Written task: Switch "Fastest lap" to "Best lap" in the lines from the start of the items to the line with "Umeku Haisui-kan | Role: Father -> Keiji", inclusive, and give those lines again with nothing else changed and the pictures left out.

┏━━

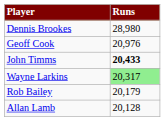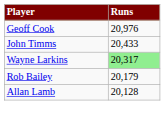- row: Dennis Brookes | 28,980
John Timms | Runs: bold -> normal
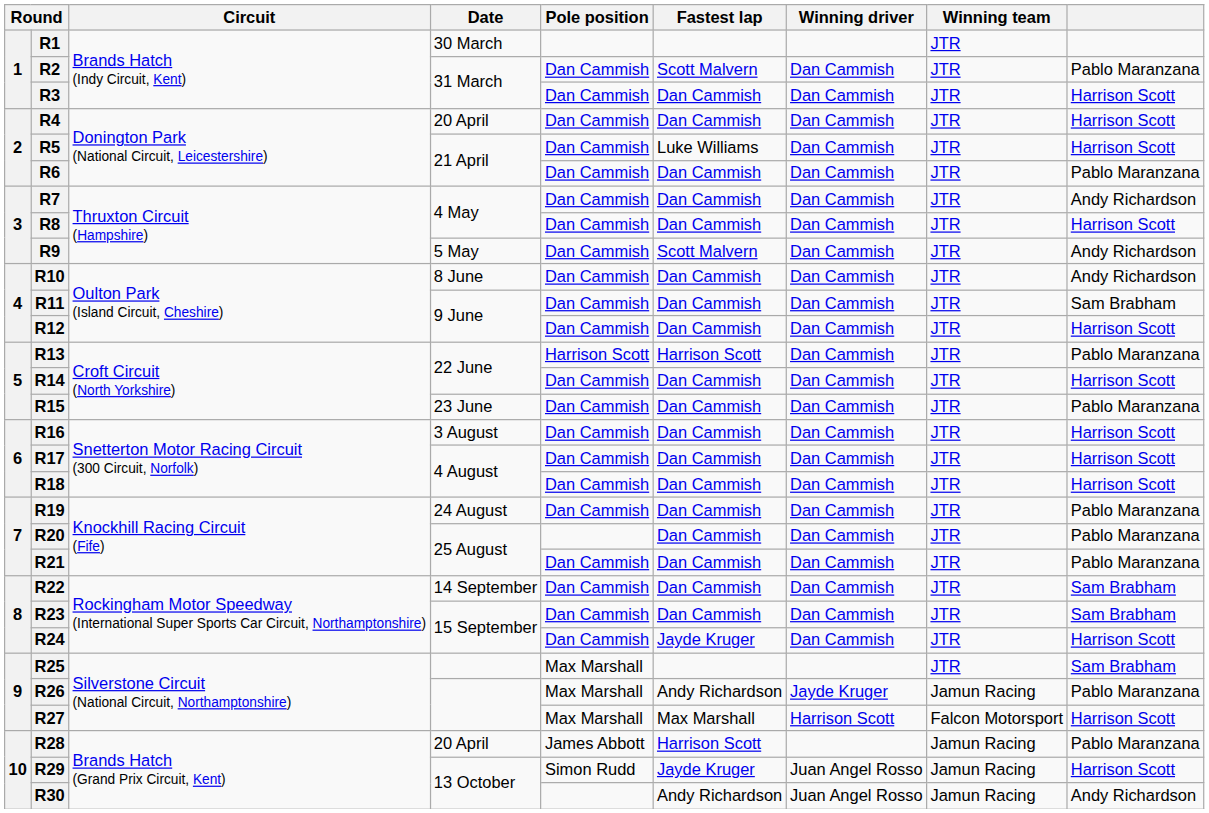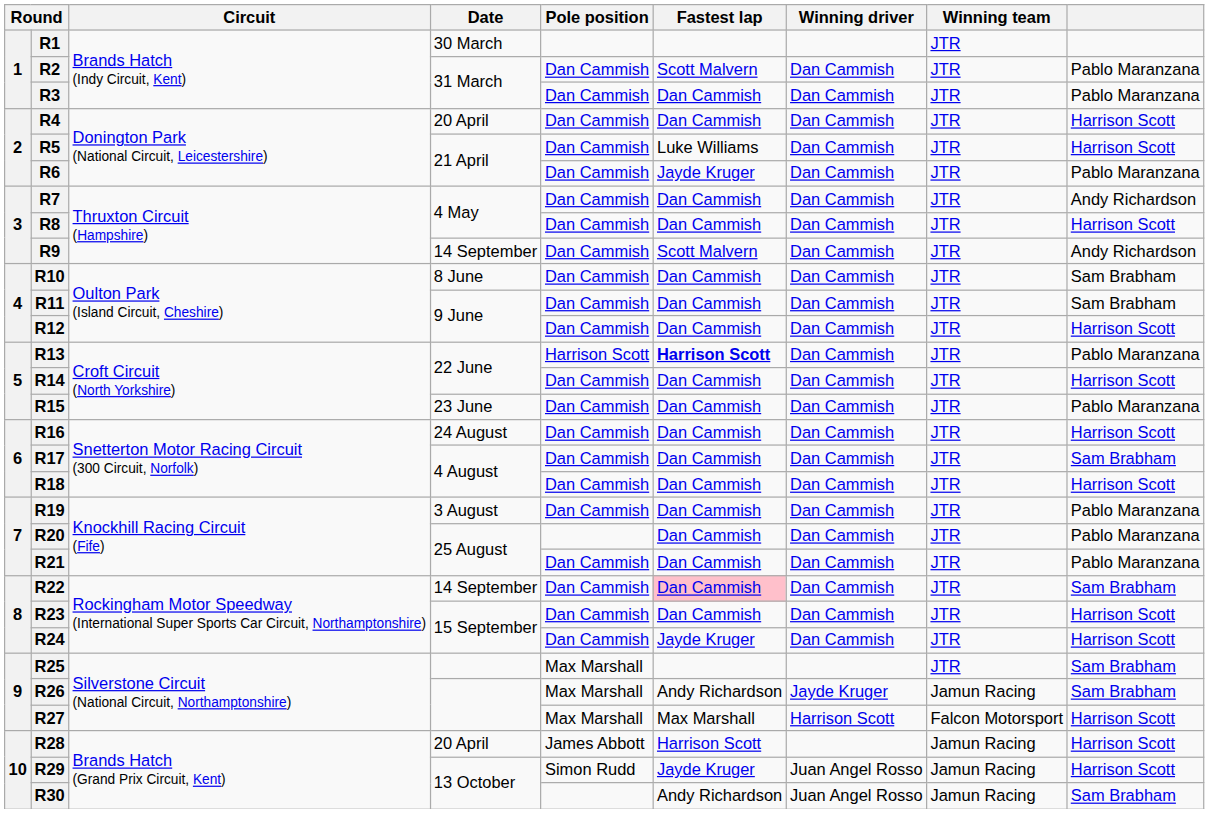R3 | column 9: Harrison Scott -> Pablo Maranzana
R6 | Fastest lap: Dan Cammish -> Jayde Kruger
R9 | Date: 5 May -> 14 September
R10 | column 9: Andy Richardson -> Sam Brabham
R13 | Fastest lap: normal -> bold
R16 | Date: 3 August -> 24 August
R17 | column 9: Harrison Scott -> Sam Brabham
R19 | Date: 24 August -> 3 August
R22 | Fastest lap: no background -> pink background
R23 | column 9: Sam Brabham -> Harrison Scott
R26 | column 9: Pablo Maranzana -> Sam Brabham
R28 | column 9: Pablo Maranzana -> Harrison Scott
R30 | column 9: Andy Richardson -> Sam Brabham
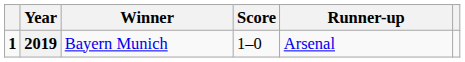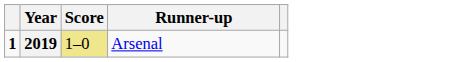- column: Winner | Bayern Munich
2019 | Score: no background -> khaki background
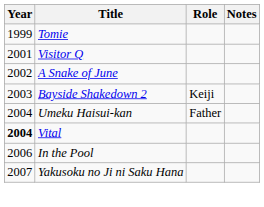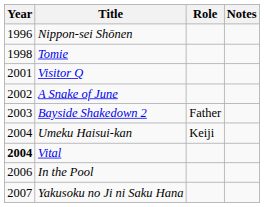+ row: 1996 | Nippon-sei Shōnen
Tomie | Year: 1999 -> 1998
Bayside Shakedown 2 | Role: Keiji -> Father
Umeku Haisui-kan | Role: Father -> Keiji
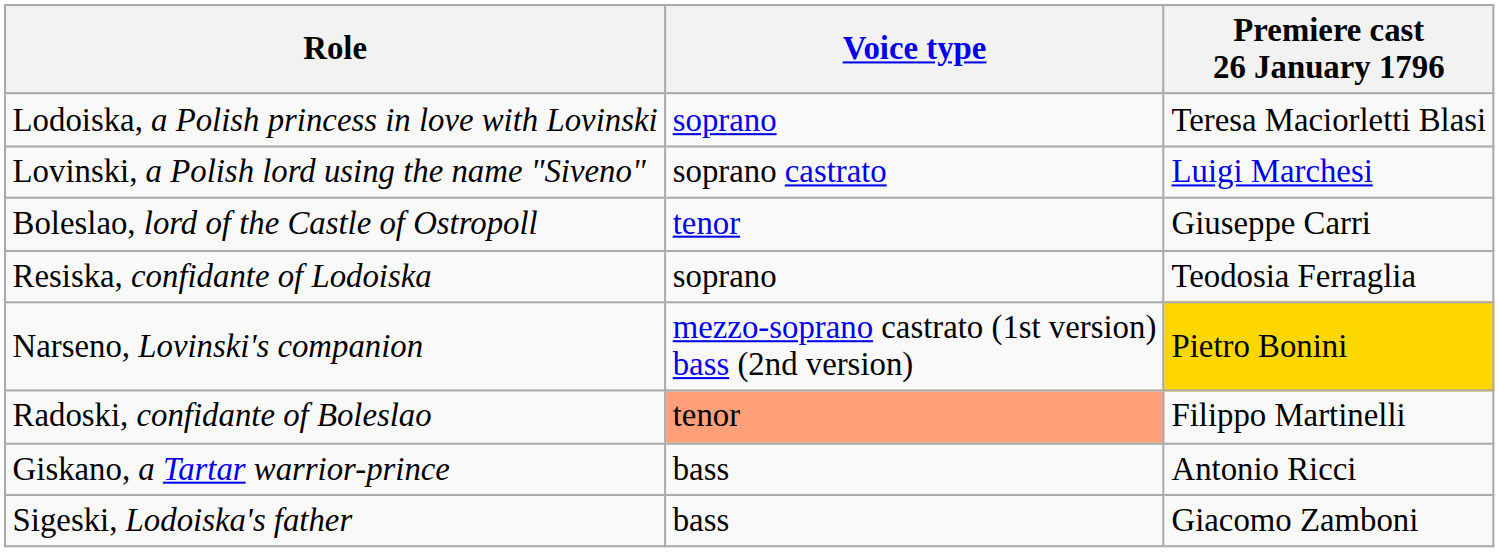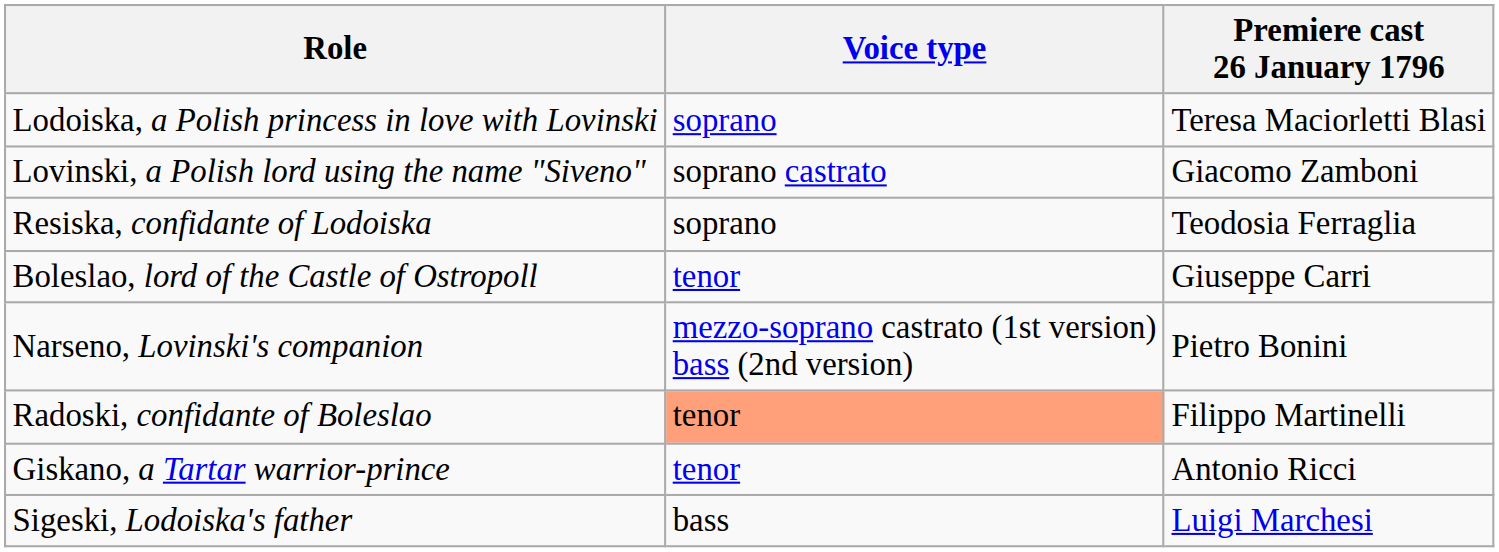Lovinski, a Polish lord using the name "Siveno" | Premiere cast 26 January 1796: Luigi Marchesi -> Giacomo Zamboni
rows swapped: Boleslao, lord of the Castle of Ostropoll <-> Resiska, confidante of Lodoiska
Narseno, Lovinski's companion | Premiere cast 26 January 1796: gold background -> no background
Giskano, a Tartar warrior-prince | Voice type: bass -> tenor
Sigeski, Lodoiska's father | Premiere cast 26 January 1796: Giacomo Zamboni -> Luigi Marchesi
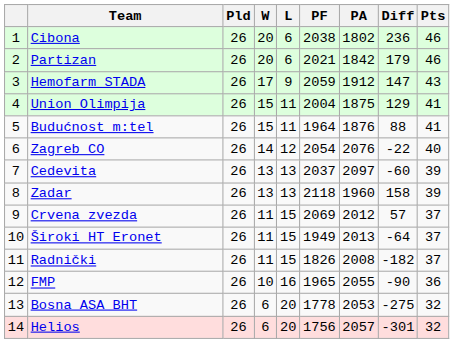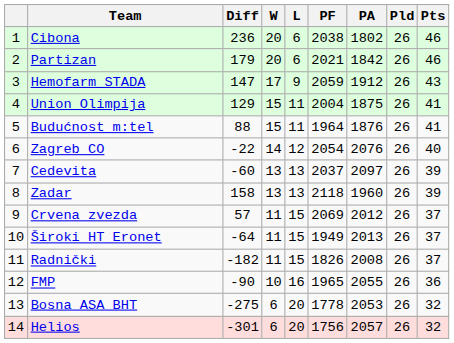columns swapped: Pld <-> Diff
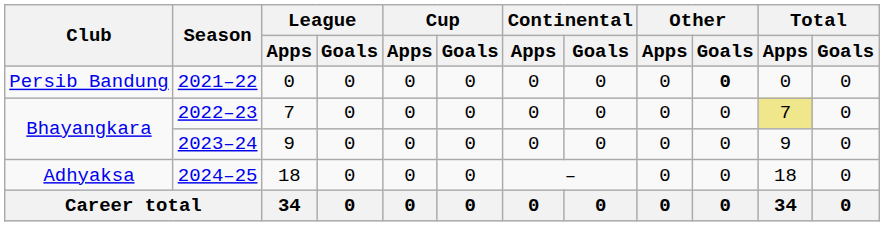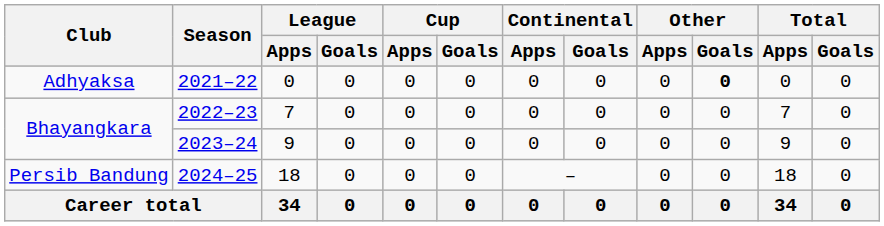2021–22 | Club: Persib Bandung -> Adhyaksa
2022–23 | Total / Apps: khaki background -> no background
2024–25 | Club: Adhyaksa -> Persib Bandung
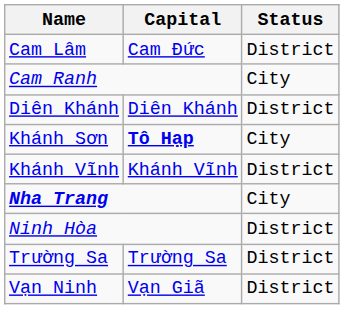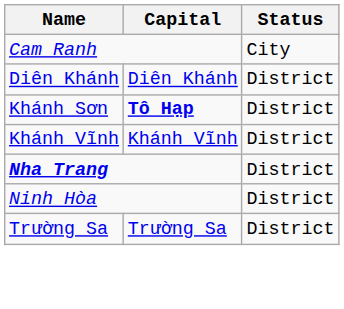- row: Cam Lâm | Cam Đức | District
Khánh Sơn | Status: City -> District
Nha Trang | Status: City -> District
- row: Vạn Ninh | Vạn Giã | District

┗━━

Output for this task:
- row: Dennis Brookes | 28,980
John Timms | Runs: bold -> normal
R3 | column 9: Harrison Scott -> Pablo Maranzana
R6 | Best lap: Dan Cammish -> Jayde Kruger
R9 | Date: 5 May -> 14 September
R10 | column 9: Andy Richardson -> Sam Brabham
R13 | Best lap: normal -> bold
R16 | Date: 3 August -> 24 August
R17 | column 9: Harrison Scott -> Sam Brabham
R19 | Date: 24 August -> 3 August
R22 | Best lap: no background -> pink background
R23 | column 9: Sam Brabham -> Harrison Scott
R26 | column 9: Pablo Maranzana -> Sam Brabham
R28 | column 9: Pablo Maranzana -> Harrison Scott
R30 | column 9: Andy Richardson -> Sam Brabham
- column: Winner | Bayern Munich
2019 | Score: no background -> khaki background
+ row: 1996 | Nippon-sei Shōnen
Tomie | Year: 1999 -> 1998
Bayside Shakedown 2 | Role: Keiji -> Father
Umeku Haisui-kan | Role: Father -> Keiji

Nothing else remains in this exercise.